The regulation of inhibitors used in agriculture
Update – 24 March 2020
Submission deadline extended
Because of the COVID-19 situation, the Ministry for Primary Industries is extending the closing date by 9 days.
The consultation will now close at 5pm on Sunday 5 April 2020 (previously 27 March).
COVID-19 (novel coronavirus)
Have your say
The Ministry for Primary Industries (MPI) is seeking feedback on options to change the way inhibitors used in agriculture are managed. The discussion paper identifies 3 options for managing the regulatory oversight of inhibitors to make sure the primary sector can safely and effectively use inhibitors to mitigate environmental, sustainability and climate change issues. It also seeks feedback on key details – for example, the definition of inhibitor, should the level of regulatory oversight of inhibitors increase.
The consultation will run from 13 February to 5 April 2020.
The regulation of inhibitors used in agriculture [PDF, 1021 KB]
One page summary of the discussion paper [PDF, 129 KB]
Questions and answers about this consultation [PDF, 71 KB]
What's being proposed?
MPI has identified and is seeking feedback on 3 options for managing inhibitors used in agriculture.
Option 1: Maintain the status quo
No change to how inhibitors are regulated. Involves the least compliance cost to industry and maintains current access to inhibitors.
Option 2: Increase industry management of inhibitors
A non-regulatory option. This would require those involved in selling inhibitors working with users to ensure there is sufficient information provided to manage risks to animal and plant health, food safety, and trade.
Option 3: Change the regulation of inhibitors
Legal obligations would apply. Inhibitors could be identified as agricultural compounds and the risks managed by assessments under the Agricultural Compounds and Veterinary Medicines Act 1997.
Tell us what you think
We are seeking feedback on these questions:
- Should regulatory oversight of inhibitors be increased?
- What is the most appropriate of the 3 options identified (or is there a better alternative)?
- What are the key regulatory settings should oversight increase?
- What are the impacts of any of the identified options?
- Are there any potential unintended consequences of any of the proposed options?
Making your submission
Email your feedback on the discussion document by 5pm on 5 April 2020 to firstname.lastname@example.org
To help you give feedback, we encourage you to use the submission template. This will also help us analyse submissions.

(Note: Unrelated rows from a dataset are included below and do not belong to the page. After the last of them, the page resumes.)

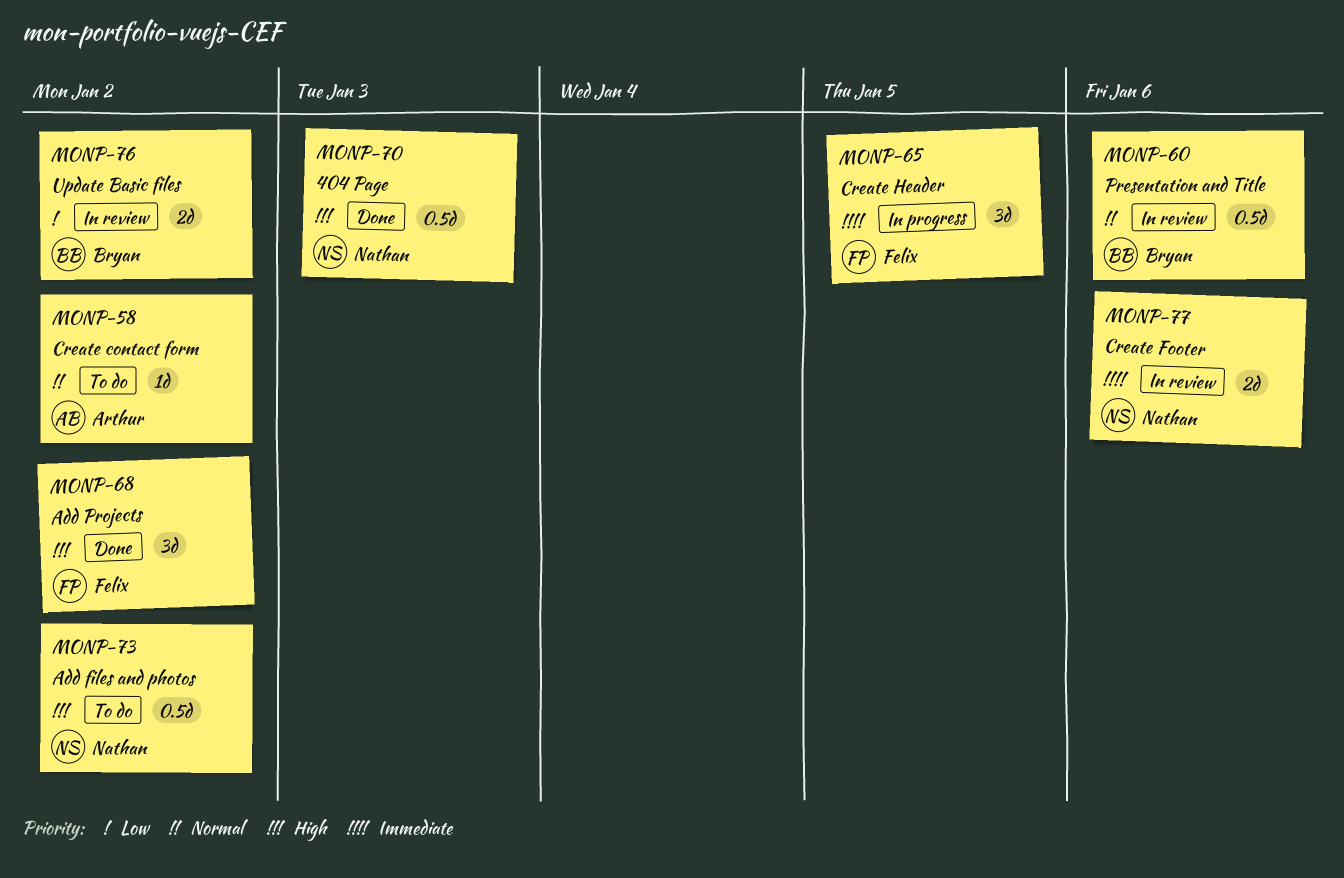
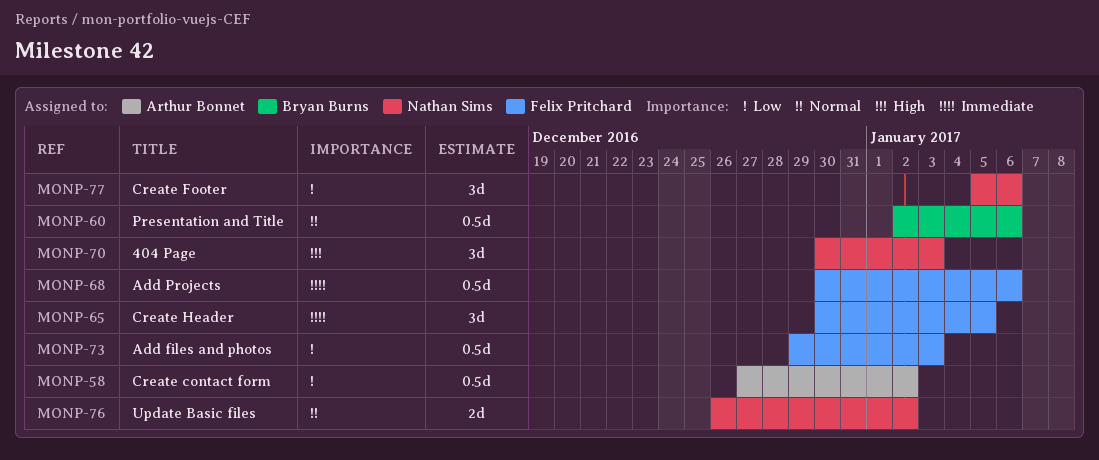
MONP-58, priority: Normal -> Low
MONP-58, estimate: 1d -> 0.5d
MONP-68, priority: High -> Immediate
MONP-68, estimate: 3d -> 0.5d
MONP-68, due: Jan 2 -> Jan 6
MONP-70, estimate: 0.5d -> 3d
MONP-73, owner: Nathan Sims -> Felix Pritchard
MONP-73, priority: High -> Low
MONP-73, due: Jan 2 -> Jan 3
MONP-76, owner: Bryan Burns -> Nathan Sims
MONP-76, priority: Low -> Normal
MONP-77, priority: Immediate -> Low
MONP-77, estimate: 2d -> 3d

Submission form [DOCX, 18 KB]
While we prefer email, you can post written submissions to:
Food Safety Regulations Policy
Ministry for Primary Industries
PO Box 2526
What to include
Make sure to include:
- the title of the consultation document
- your name and title
- your organisation's name (if you are submitting on behalf of an organisation, and whether your submission represents the whole organisation or a section of it)

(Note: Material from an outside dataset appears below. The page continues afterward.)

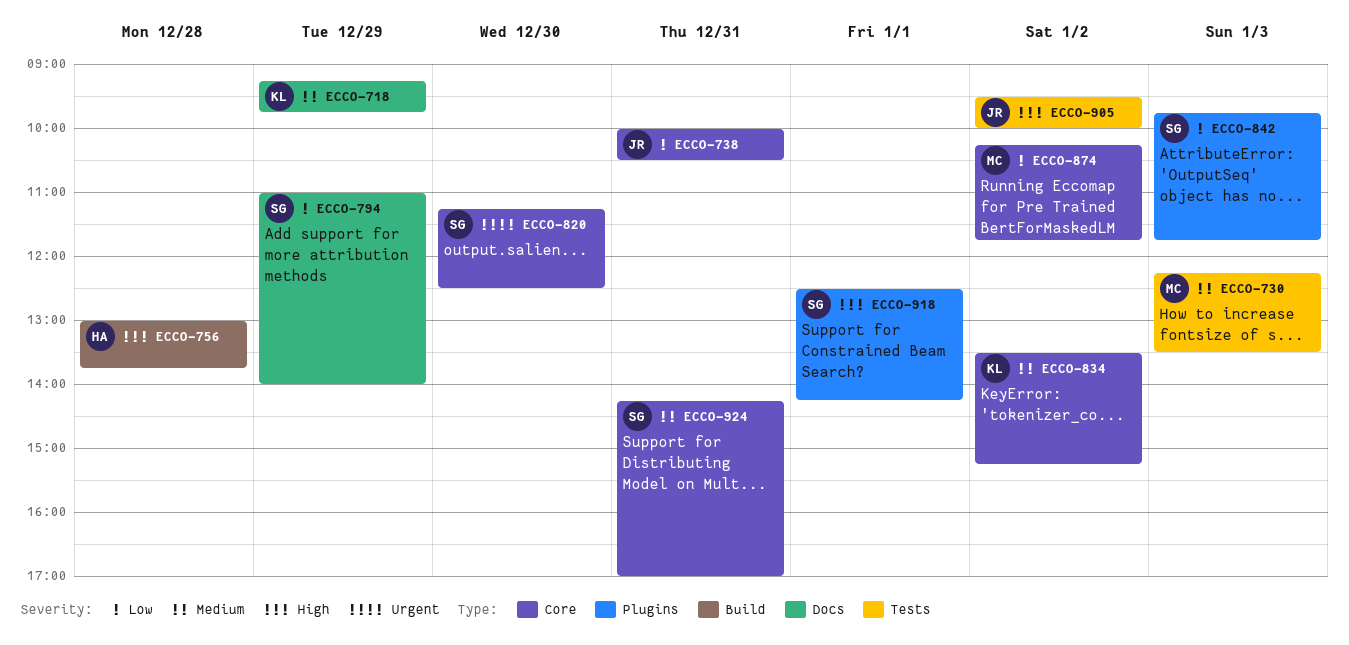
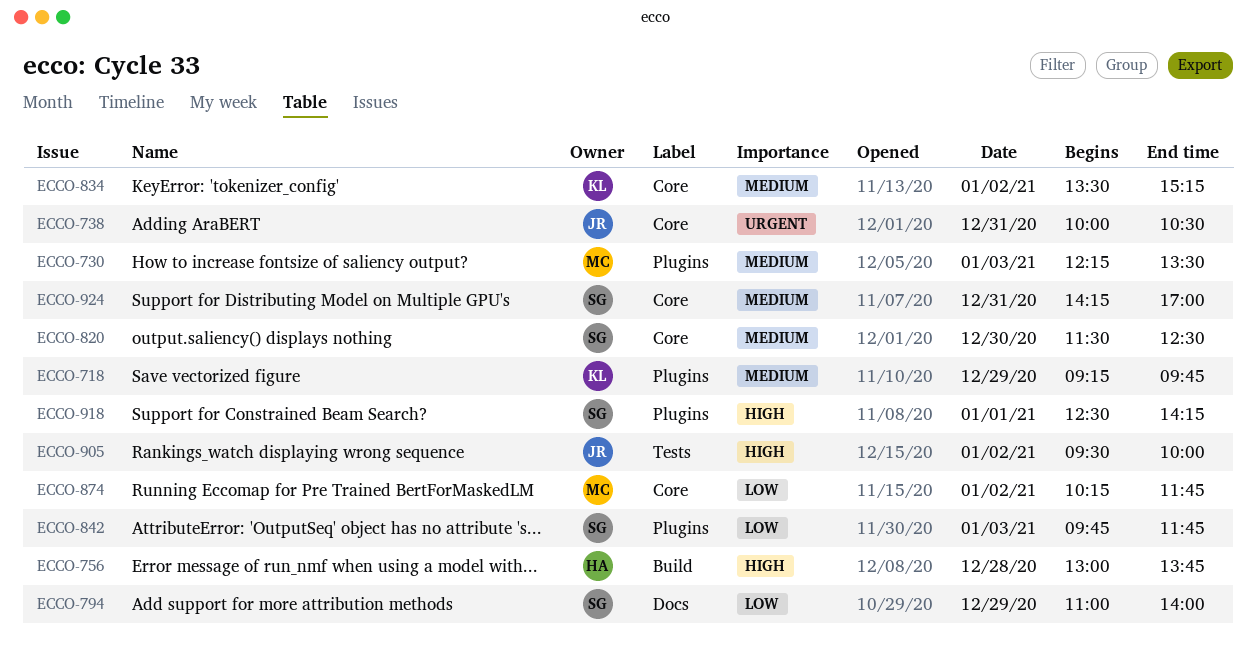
ECCO-718, label: Docs -> Plugins
ECCO-730, label: Tests -> Plugins
ECCO-738, priority: Low -> Urgent
ECCO-820, priority: Urgent -> Medium
ECCO-820, begins: 11:15 -> 11:30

- your contact details (phone number, address, and email).
Submissions are public information
Note, that any submission you make becomes public information. People can ask for copies of submissions under the Official Information Act 1982 (OIA). The OIA says we have to make submissions available unless we have good reasons for withholding them. That is explained in sections 6 and 9 of the OIA.
Tell us if you think there are grounds to withhold specific information in your submission. Reasons might include that it is commercially sensitive or it's personal information. However, any decision MPI makes to withhold information can be reviewed by the Ombudsman, who may tell us to release it.
MPI may post all or parts of any written submission on its website. We'll consider that you have consented to its publication unless clearly stated otherwise in your submission.
Inhibitors are potentially important tools for primary producers to improve environmental sustainability. While there is no legislated definition of inhibitor in New Zealand, they are commonly considered to be compounds that can be applied directly or indirectly to animals or a place to inhibit the production of greenhouse gases or to reduce nutrient leaching in some way. Inhibitors vary widely in how and what they inhibit. Common types of application include as feed additives, coatings on fertilisers, or vaccines.
There is growing interest by farmers and growers in the use of these tools to reduce nitrate leaching and the effects of climate change. While this technology has some exciting potential, we need to make sure that any use of inhibitors is managed well so that any potential risks to food safety, plant and animal health and trade are minimised. As well as making sure there are no negative impacts from using inhibitors, the primary sector wants assurance that products on the market that claim to be inhibitors are effective.